選択肢など最初からないのだ。帝国に国を滅ぼされるか、俺に反逆罪で粛清されるか、それとも――俺の手駒となって生き延びるか。
数秒間の沈黙の後。宰相はガクガクと震えながら、深く、深く頭を垂れた。
「……っ、御意に……姫殿下……」
その言葉を聞き届けた俺は、くるりと振り返り、不安そうに見守っていた貴族たちに向けて、パーッと花が咲くような愛らしい笑顔を振り撒いた。
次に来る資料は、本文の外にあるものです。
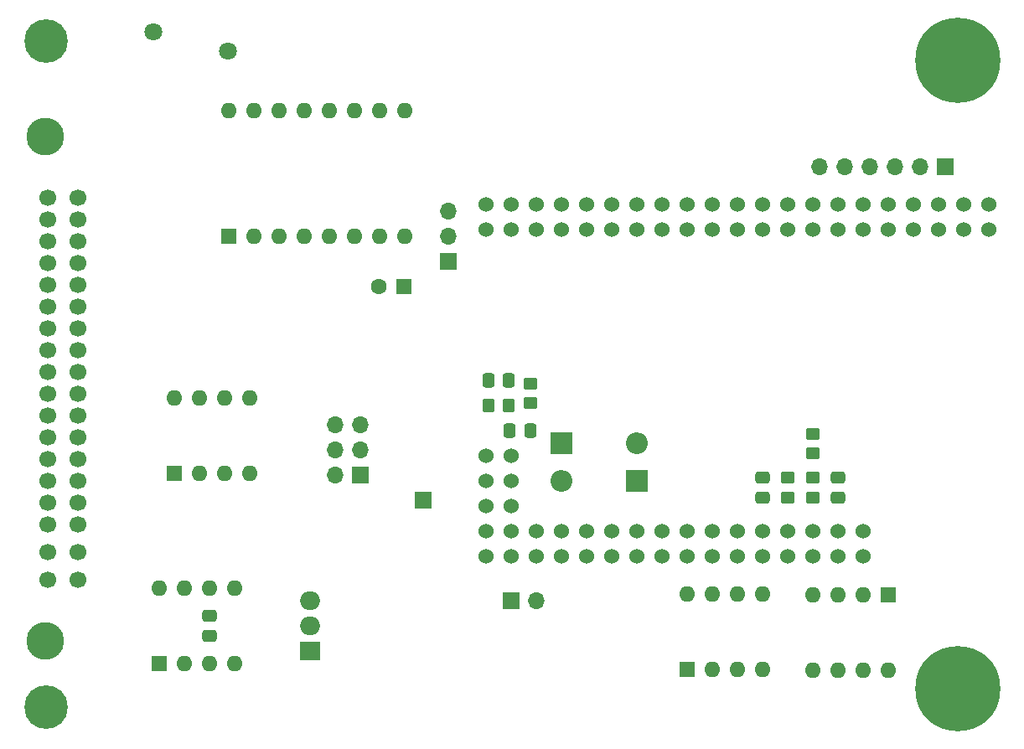
<source format=gbs>
G04 #@! TF.GenerationSoftware,KiCad,Pcbnew,(6.0.1)*
G04 #@! TF.CreationDate,2022-02-05T13:28:53-05:00*
G04 #@! TF.ProjectId,klxecu,6b6c7865-6375-42e6-9b69-6361645f7063,rev?*
G04 #@! TF.SameCoordinates,Original*
G04 #@! TF.FileFunction,Soldermask,Bot*
G04 #@! TF.FilePolarity,Negative*
%FSLAX46Y46*%
G04 Gerber Fmt 4.6, Leading zero omitted, Abs format (unit mm)*
G04 Created by KiCad (PCBNEW (6.0.1)) date 2022-02-05 13:28:53*
%MOMM*%
%LPD*%
G01*
G04 APERTURE LIST*
G04 Aperture macros list*
%AMRoundRect*
0 Rectangle with rounded corners*
0 $1 Rounding radius*
0 $2 $3 $4 $5 $6 $7 $8 $9 X,Y pos of 4 corners*
0 Add a 4 corners polygon primitive as box body*
4,1,4,$2,$3,$4,$5,$6,$7,$8,$9,$2,$3,0*
0 Add four circle primitives for the rounded corners*
1,1,$1+$1,$2,$3*
1,1,$1+$1,$4,$5*
1,1,$1+$1,$6,$7*
1,1,$1+$1,$8,$9*
0 Add four rect primitives between the rounded corners*
20,1,$1+$1,$2,$3,$4,$5,0*
20,1,$1+$1,$4,$5,$6,$7,0*
20,1,$1+$1,$6,$7,$8,$9,0*
20,1,$1+$1,$8,$9,$2,$3,0*%
G04 Aperture macros list end*
%ADD10R,1.700000X1.700000*%
%ADD11O,1.700000X1.700000*%
%ADD12C,1.800000*%
%ADD13R,1.600000X1.600000*%
%ADD14O,1.600000X1.600000*%
%ADD15C,1.524000*%
%ADD16R,2.000000X1.905000*%
%ADD17O,2.000000X1.905000*%
%ADD18C,8.600000*%
%ADD19R,2.200000X2.200000*%
%ADD20O,2.200000X2.200000*%
%ADD21C,1.600000*%
%ADD22C,3.800000*%
%ADD23C,1.700000*%
%ADD24C,4.400000*%
%ADD25RoundRect,0.250000X-0.337500X-0.475000X0.337500X-0.475000X0.337500X0.475000X-0.337500X0.475000X0*%
%ADD26RoundRect,0.250000X-0.450000X0.350000X-0.450000X-0.350000X0.450000X-0.350000X0.450000X0.350000X0*%
%ADD27RoundRect,0.250000X0.450000X-0.350000X0.450000X0.350000X-0.450000X0.350000X-0.450000X-0.350000X0*%
%ADD28RoundRect,0.250000X-0.475000X0.337500X-0.475000X-0.337500X0.475000X-0.337500X0.475000X0.337500X0*%
%ADD29RoundRect,0.250000X-0.350000X-0.450000X0.350000X-0.450000X0.350000X0.450000X-0.350000X0.450000X0*%
G04 APERTURE END LIST*
D10*
X61600000Y-87615000D03*
D11*
X59060000Y-87615000D03*
X61600000Y-85075000D03*
X59060000Y-85075000D03*
X61600000Y-82535000D03*
X59060000Y-82535000D03*
D10*
X76835000Y-100330000D03*
D11*
X79375000Y-100330000D03*
D12*
X40700000Y-42815000D03*
X48200000Y-44815000D03*
D13*
X94625000Y-107305000D03*
D14*
X97165000Y-107305000D03*
X99705000Y-107305000D03*
X102245000Y-107305000D03*
X102245000Y-99685000D03*
X99705000Y-99685000D03*
X97165000Y-99685000D03*
X94625000Y-99685000D03*
D15*
X117475000Y-62865000D03*
X117475000Y-60325000D03*
X120015000Y-60325000D03*
X120015000Y-62865000D03*
X112395000Y-95885000D03*
X112395000Y-93345000D03*
X109855000Y-95885000D03*
X109855000Y-93345000D03*
X107315000Y-95885000D03*
X107315000Y-93345000D03*
X104775000Y-95885000D03*
X104775000Y-93345000D03*
X102235000Y-95885000D03*
X102235000Y-93345000D03*
X99695000Y-95885000D03*
X99695000Y-93345000D03*
X97155000Y-95885000D03*
X97155000Y-93345000D03*
X94615000Y-95885000D03*
X94615000Y-93345000D03*
X114935000Y-62865000D03*
X109855000Y-62865000D03*
X109855000Y-60325000D03*
X107315000Y-62865000D03*
X107315000Y-60325000D03*
X104775000Y-62865000D03*
X104775000Y-60325000D03*
X102235000Y-62865000D03*
X102235000Y-60325000D03*
X99695000Y-62865000D03*
X99695000Y-60325000D03*
X97155000Y-62865000D03*
X97155000Y-60325000D03*
X94615000Y-62865000D03*
X94615000Y-60325000D03*
X92075000Y-62865000D03*
X92075000Y-60325000D03*
X89535000Y-62865000D03*
X89535000Y-60325000D03*
X86995000Y-62865000D03*
X86995000Y-60325000D03*
X84455000Y-62865000D03*
X84455000Y-60325000D03*
X81915000Y-62865000D03*
X81915000Y-60325000D03*
X79375000Y-62865000D03*
X79375000Y-60325000D03*
X76835000Y-62865000D03*
X76835000Y-60325000D03*
X74295000Y-62865000D03*
X74295000Y-60325000D03*
X92075000Y-95885000D03*
X92075000Y-93345000D03*
X89535000Y-95885000D03*
X89535000Y-93345000D03*
X86995000Y-95885000D03*
X86995000Y-93345000D03*
X84455000Y-95885000D03*
X84455000Y-93345000D03*
X81915000Y-95885000D03*
X81915000Y-93345000D03*
X79375000Y-95885000D03*
X79375000Y-93345000D03*
X76835000Y-95885000D03*
X76835000Y-93345000D03*
X74295000Y-95885000D03*
X74295000Y-93345000D03*
X74295000Y-90805000D03*
X76835000Y-90805000D03*
X74295000Y-88265000D03*
X76835000Y-88265000D03*
X74295000Y-85725000D03*
X76835000Y-85725000D03*
X122555000Y-60325000D03*
X122555000Y-62865000D03*
X114935000Y-60325000D03*
X112395000Y-62865000D03*
X112395000Y-60325000D03*
X125095000Y-62865000D03*
X125095000Y-60325000D03*
D13*
X114925000Y-99705000D03*
D14*
X112385000Y-99705000D03*
X109845000Y-99705000D03*
X107305000Y-99705000D03*
X107305000Y-107325000D03*
X109845000Y-107325000D03*
X112385000Y-107325000D03*
X114925000Y-107325000D03*
D10*
X120650000Y-56515000D03*
D11*
X118110000Y-56515000D03*
X115570000Y-56515000D03*
X113030000Y-56515000D03*
X110490000Y-56515000D03*
X107950000Y-56515000D03*
D16*
X56515000Y-105410000D03*
D17*
X56515000Y-102870000D03*
X56515000Y-100330000D03*
D10*
X70485000Y-66025000D03*
D11*
X70485000Y-63485000D03*
X70485000Y-60945000D03*
D18*
X121920000Y-109220000D03*
D13*
X42825000Y-87459511D03*
D14*
X45365000Y-87459511D03*
X47905000Y-87459511D03*
X50445000Y-87459511D03*
X50445000Y-79839511D03*
X47905000Y-79839511D03*
X45365000Y-79839511D03*
X42825000Y-79839511D03*
D19*
X89535000Y-88265000D03*
D20*
X81915000Y-88265000D03*
D19*
X81915000Y-84455000D03*
D20*
X89535000Y-84455000D03*
D13*
X65975112Y-68580000D03*
D21*
X63475112Y-68580000D03*
D22*
X29720000Y-104400000D03*
X29720000Y-53400000D03*
D23*
X33020000Y-59600000D03*
X33020000Y-61800000D03*
X33020000Y-64000000D03*
X33020000Y-66200000D03*
X33020000Y-68400000D03*
X33020000Y-70600000D03*
X33020000Y-72800000D03*
X33020000Y-75000000D03*
X33020000Y-77200000D03*
X33020000Y-79400000D03*
X33020000Y-81600000D03*
X33020000Y-83800000D03*
X33020000Y-86000000D03*
X33020000Y-88200000D03*
X33020000Y-90400000D03*
X33020000Y-92600000D03*
X33020000Y-95400000D03*
X33020000Y-98200000D03*
X30020000Y-59600000D03*
X30020000Y-61800000D03*
X30020000Y-64000000D03*
X30020000Y-66200000D03*
X30020000Y-68400000D03*
X30020000Y-70600000D03*
X30020000Y-72800000D03*
X30020000Y-75000000D03*
X30020000Y-77200000D03*
X30020000Y-79400000D03*
X30020000Y-81600000D03*
X30020000Y-83800000D03*
X30020000Y-86000000D03*
X30020000Y-88200000D03*
X30020000Y-90400000D03*
X30020000Y-92600000D03*
X30020000Y-95400000D03*
X30020000Y-98200000D03*
D13*
X48260000Y-63490000D03*
D14*
X50800000Y-63490000D03*
X53340000Y-63490000D03*
X55880000Y-63490000D03*
X58420000Y-63490000D03*
X60960000Y-63490000D03*
X63500000Y-63490000D03*
X66040000Y-63490000D03*
X66040000Y-50790000D03*
X63500000Y-50790000D03*
X60960000Y-50790000D03*
X58420000Y-50790000D03*
X55880000Y-50790000D03*
X53340000Y-50790000D03*
X50800000Y-50790000D03*
X48260000Y-50790000D03*
D13*
X41275000Y-106680000D03*
D14*
X43815000Y-106680000D03*
X46355000Y-106680000D03*
X48895000Y-106680000D03*
X48895000Y-99060000D03*
X46355000Y-99060000D03*
X43815000Y-99060000D03*
X41275000Y-99060000D03*
D18*
X121920000Y-45720000D03*
D10*
X67945000Y-90170000D03*
D24*
X29845000Y-111125000D03*
X29845000Y-43815000D03*
D25*
X76665000Y-83185000D03*
X78740000Y-83185000D03*
D26*
X107315000Y-87900000D03*
X107315000Y-89900000D03*
D27*
X78740000Y-80375000D03*
X78740000Y-78375000D03*
D28*
X109855000Y-87862500D03*
X109855000Y-89937500D03*
X46345000Y-101842500D03*
X46345000Y-103917500D03*
X102235000Y-87862500D03*
X102235000Y-89937500D03*
D29*
X74565000Y-80645000D03*
X76565000Y-80645000D03*
D27*
X107315000Y-85455000D03*
X107315000Y-83455000D03*
D25*
X74527500Y-78105000D03*
X76602500Y-78105000D03*
D27*
X104775000Y-89900000D03*
X104775000Y-87900000D03*
M02*

</source>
「皆様、聞いてちょうだいな! 宰相閣下から素晴らしい提案がありましたのよ!」
ビクッとする貴族たちに向かって、俺は高らかに宣言する。
「国難を乗り越えるため、宰相閣下をはじめとする有志の皆様が、自らの私財をなげうって莫大な軍資金を『寄付』してくださるそうですわ! ねえ、閣下?」
「……は、はい。我が国の未来のため、粉骨砕身……皆様にも、ご協力を賜りたく存じます……」
引きつった笑みを浮かべ、血の涙を流さんばかりの表情で同意する宰相。
それを見た他の貴族たちの顔が、絶望に染まっていく。逃げ道はない。彼らは今、自分たちの筆頭であったはずの男に売られたのだ。
玉座の前でポカンとしているアルフにウインクを飛ばしながら、俺は心の中でガッツポーズを決めた。
よし! これで当面の軍資金は確保だ。おまけにタヌキ親父の首輪もガッチリ握った。さあ、次は手に入れたこの金で、帝国の侵攻をどう防ぐかだ。